Crédits photo : © POOL New / Reuters/REUTERS
Pour venir à bout des djihadistes, Paris compte sur l'aide d'Alger.
«On est d'accord sur l'essentiel», avait affirmé François Hollande en
décembre. Chasser les talibans de Kaboul ne suffisait pas. Il fallait aussi
s'attaquer à la base arrière des islamistes au Pakistan. Contraindre le
gouvernement d'Islamabad à mettre fin à son double jeu - alliance avec
Washington d'une part, soutien des talibans de l'autre. Il fallait
trouver une solution pour fermer la frontière du Sud et éviter que les
zones tribales ne fournissent de nouveaux moyens humains et matériels
aux rebelles pachtounes afghans, réduisant ainsi à néant les efforts des
troupes internationales pour mettre fin à l'insurrection. Ignorer la
mère nourricière fut l'une des principales erreurs commises par les
Américains en Afghanistan.
Les Français commettront-ils la même faute dans le Sahel
en omettant d'inclure dans le dossier l'Algérie, qui, toutes
proportions gardées, joue à l'égard de son voisin malien le même rôle
ambigu que celui du Pakistan en Afghanistan? La maîtrise de la longue
frontière qui sépare l'Algérie du Mali est en effet l'une des clés de la
réussite de l'intervention militaire française.
La communication
n'est pas le point fort des autorités algériennes. Dimanche, le pouvoir
en place à Alger a préféré laisser à Laurent Fabius le soin d'annoncer
le feu vert pour un survol de son espace aérien par les avions de chasse
français qui bombardent les positions islamistes dans le nord du Mali.

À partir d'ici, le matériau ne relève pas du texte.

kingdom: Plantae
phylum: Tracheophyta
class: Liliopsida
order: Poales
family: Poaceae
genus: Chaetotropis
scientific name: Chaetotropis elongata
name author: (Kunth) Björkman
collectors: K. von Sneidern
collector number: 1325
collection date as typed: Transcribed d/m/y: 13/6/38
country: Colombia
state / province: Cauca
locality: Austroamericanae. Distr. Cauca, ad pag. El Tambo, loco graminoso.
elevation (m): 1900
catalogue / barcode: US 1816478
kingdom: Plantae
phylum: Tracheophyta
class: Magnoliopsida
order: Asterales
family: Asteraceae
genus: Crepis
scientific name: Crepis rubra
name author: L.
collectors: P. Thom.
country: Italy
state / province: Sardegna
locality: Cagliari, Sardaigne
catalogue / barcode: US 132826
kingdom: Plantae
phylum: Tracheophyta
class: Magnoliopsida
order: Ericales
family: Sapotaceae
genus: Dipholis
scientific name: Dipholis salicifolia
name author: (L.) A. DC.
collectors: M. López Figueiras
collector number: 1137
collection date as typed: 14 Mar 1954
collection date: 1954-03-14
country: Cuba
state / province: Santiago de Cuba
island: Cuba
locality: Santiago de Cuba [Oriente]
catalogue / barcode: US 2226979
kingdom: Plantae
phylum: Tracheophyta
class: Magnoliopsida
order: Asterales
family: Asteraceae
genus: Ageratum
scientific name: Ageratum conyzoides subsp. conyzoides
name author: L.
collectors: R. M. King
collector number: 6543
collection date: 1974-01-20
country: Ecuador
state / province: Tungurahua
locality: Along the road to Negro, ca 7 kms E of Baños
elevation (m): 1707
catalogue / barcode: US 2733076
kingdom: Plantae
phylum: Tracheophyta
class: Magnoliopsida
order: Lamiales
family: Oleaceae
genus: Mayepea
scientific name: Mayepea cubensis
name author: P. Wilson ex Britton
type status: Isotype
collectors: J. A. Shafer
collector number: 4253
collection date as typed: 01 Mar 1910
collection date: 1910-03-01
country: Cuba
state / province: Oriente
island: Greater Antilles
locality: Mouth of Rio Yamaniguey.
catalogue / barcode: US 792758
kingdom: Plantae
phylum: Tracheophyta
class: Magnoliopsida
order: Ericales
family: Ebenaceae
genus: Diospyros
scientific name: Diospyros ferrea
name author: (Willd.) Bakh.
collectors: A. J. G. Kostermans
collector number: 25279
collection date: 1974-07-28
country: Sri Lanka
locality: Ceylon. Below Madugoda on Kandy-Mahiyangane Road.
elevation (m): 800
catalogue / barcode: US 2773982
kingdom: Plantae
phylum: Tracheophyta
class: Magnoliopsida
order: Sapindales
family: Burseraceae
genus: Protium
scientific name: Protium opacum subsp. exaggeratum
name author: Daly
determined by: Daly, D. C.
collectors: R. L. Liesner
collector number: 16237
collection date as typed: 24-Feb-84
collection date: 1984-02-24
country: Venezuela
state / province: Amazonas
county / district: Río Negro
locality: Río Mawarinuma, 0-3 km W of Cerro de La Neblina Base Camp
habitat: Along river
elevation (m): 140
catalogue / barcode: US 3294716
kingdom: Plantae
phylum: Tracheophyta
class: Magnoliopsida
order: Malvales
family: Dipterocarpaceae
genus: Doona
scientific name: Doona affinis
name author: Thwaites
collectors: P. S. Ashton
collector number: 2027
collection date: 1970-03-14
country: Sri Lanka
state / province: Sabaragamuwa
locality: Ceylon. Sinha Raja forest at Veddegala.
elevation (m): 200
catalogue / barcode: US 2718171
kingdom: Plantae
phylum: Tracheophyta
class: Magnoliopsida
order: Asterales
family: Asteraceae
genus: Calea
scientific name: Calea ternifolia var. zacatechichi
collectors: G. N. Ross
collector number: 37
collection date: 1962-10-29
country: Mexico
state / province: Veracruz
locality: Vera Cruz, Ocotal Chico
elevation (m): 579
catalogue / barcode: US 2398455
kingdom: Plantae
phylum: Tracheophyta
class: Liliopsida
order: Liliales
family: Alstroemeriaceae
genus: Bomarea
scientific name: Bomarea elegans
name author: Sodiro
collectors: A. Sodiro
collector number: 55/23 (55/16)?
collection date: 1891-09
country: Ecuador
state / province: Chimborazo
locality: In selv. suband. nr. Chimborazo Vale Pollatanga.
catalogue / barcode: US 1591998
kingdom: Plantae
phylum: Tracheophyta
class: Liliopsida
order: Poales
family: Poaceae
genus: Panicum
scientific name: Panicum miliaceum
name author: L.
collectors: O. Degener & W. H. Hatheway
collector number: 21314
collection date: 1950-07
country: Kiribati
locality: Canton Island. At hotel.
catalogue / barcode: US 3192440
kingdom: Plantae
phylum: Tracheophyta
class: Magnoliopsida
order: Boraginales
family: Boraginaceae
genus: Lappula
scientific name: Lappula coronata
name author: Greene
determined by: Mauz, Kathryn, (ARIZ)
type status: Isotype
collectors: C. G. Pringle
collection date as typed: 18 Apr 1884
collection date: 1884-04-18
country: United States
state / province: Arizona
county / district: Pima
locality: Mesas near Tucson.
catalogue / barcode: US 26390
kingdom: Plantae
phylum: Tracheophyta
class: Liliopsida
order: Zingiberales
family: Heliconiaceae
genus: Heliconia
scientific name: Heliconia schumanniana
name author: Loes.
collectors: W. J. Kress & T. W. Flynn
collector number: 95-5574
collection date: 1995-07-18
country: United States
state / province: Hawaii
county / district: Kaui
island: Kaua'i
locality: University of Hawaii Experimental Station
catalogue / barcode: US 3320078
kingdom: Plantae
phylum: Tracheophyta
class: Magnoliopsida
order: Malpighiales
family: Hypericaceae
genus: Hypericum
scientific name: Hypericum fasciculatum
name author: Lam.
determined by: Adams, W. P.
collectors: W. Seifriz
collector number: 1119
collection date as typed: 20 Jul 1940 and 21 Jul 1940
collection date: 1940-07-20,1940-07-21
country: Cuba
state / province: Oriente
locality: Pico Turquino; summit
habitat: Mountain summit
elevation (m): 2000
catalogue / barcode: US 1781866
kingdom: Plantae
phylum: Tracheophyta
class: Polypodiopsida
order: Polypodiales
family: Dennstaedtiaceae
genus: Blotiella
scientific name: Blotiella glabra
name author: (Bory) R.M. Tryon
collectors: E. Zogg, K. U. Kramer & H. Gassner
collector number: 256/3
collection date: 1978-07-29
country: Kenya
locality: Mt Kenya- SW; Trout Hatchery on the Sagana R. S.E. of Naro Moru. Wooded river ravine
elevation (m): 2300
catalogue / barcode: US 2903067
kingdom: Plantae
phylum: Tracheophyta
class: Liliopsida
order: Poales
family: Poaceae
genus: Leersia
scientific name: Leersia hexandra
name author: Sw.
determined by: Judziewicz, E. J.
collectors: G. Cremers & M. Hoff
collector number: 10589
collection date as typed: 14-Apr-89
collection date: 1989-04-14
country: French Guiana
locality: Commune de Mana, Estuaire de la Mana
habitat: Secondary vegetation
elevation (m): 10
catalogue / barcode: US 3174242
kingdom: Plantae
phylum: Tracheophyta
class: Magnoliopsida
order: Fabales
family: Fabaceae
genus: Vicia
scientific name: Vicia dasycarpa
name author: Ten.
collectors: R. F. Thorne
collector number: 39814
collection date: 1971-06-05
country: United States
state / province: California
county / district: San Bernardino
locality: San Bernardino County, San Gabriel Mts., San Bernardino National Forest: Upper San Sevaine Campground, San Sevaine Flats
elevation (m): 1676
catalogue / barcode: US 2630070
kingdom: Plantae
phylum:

En décembre déjà, c'est François Hollande qui s'était chargé de
commenter l'apparente convergence franco-algérienne sur le dossier après
son entretien avec Abdelaziz Bouteflika.
«On est d'accord sur l'essentiel, c'est-à-dire sur la nécessaire lutte
contre le terrorisme et sur la volonté de briser le statu quo imposé par
les insurgés.»
1 400 km de frontière communeLe président
algérien n'a, lui, pas pipé mot. Un silence qui traduisait, au-delà de
l'autisme du régime, le manque d'empressement devant une intervention
internationale. La principale puissance militaire de la région a
toujours louvoyé ces dernières années pour éviter un engagement musclé
contre les groupes terroristes présents dans son arrière-cour.
Le
problème est pourtant, à l'origine, purement algérien. À la fin des
années 1990, à l'issue d'une guerre civile qui a fait plus de
100 000 morts, le Groupe salafiste pour la prédilection et le combat
(GSPC) s'est réfugié dans le Sahara pour échapper à l'armée. Il s'est
ensuite affilié à al-Qaida et a pris de l'ampleur sous le nom d'al-Qaida
au Maghreb islamique (Aqmi).
Décidé
à circonscrire la menace hors de ses frontières, Alger a entretenu
l'équivoque. Il s'est déclaré favorable à une concertation avec les pays
du Sahel pour juguler les katibas, les colonnes djihadistes, mais n'a
pas pesé de tout son poids pour appuyer une armée malienne faible et en
partie corrompue. Le peu d'implication peut aussi s'expliquer par une
perte d'influence en Afrique noire depuis la guerre civile. La
diplomatie algérienne a perdu sa profondeur stratégique sur le
continent.
À Alger, les officiels avaient coutume d'expliquer que
les militaires et les services de renseignement cherchaient en priorité
à sécuriser leurs 1 400 km de frontière commune avec le Mali. Mais les
trafics en tous genres qui enrichissent les groupes armés ont prospéré.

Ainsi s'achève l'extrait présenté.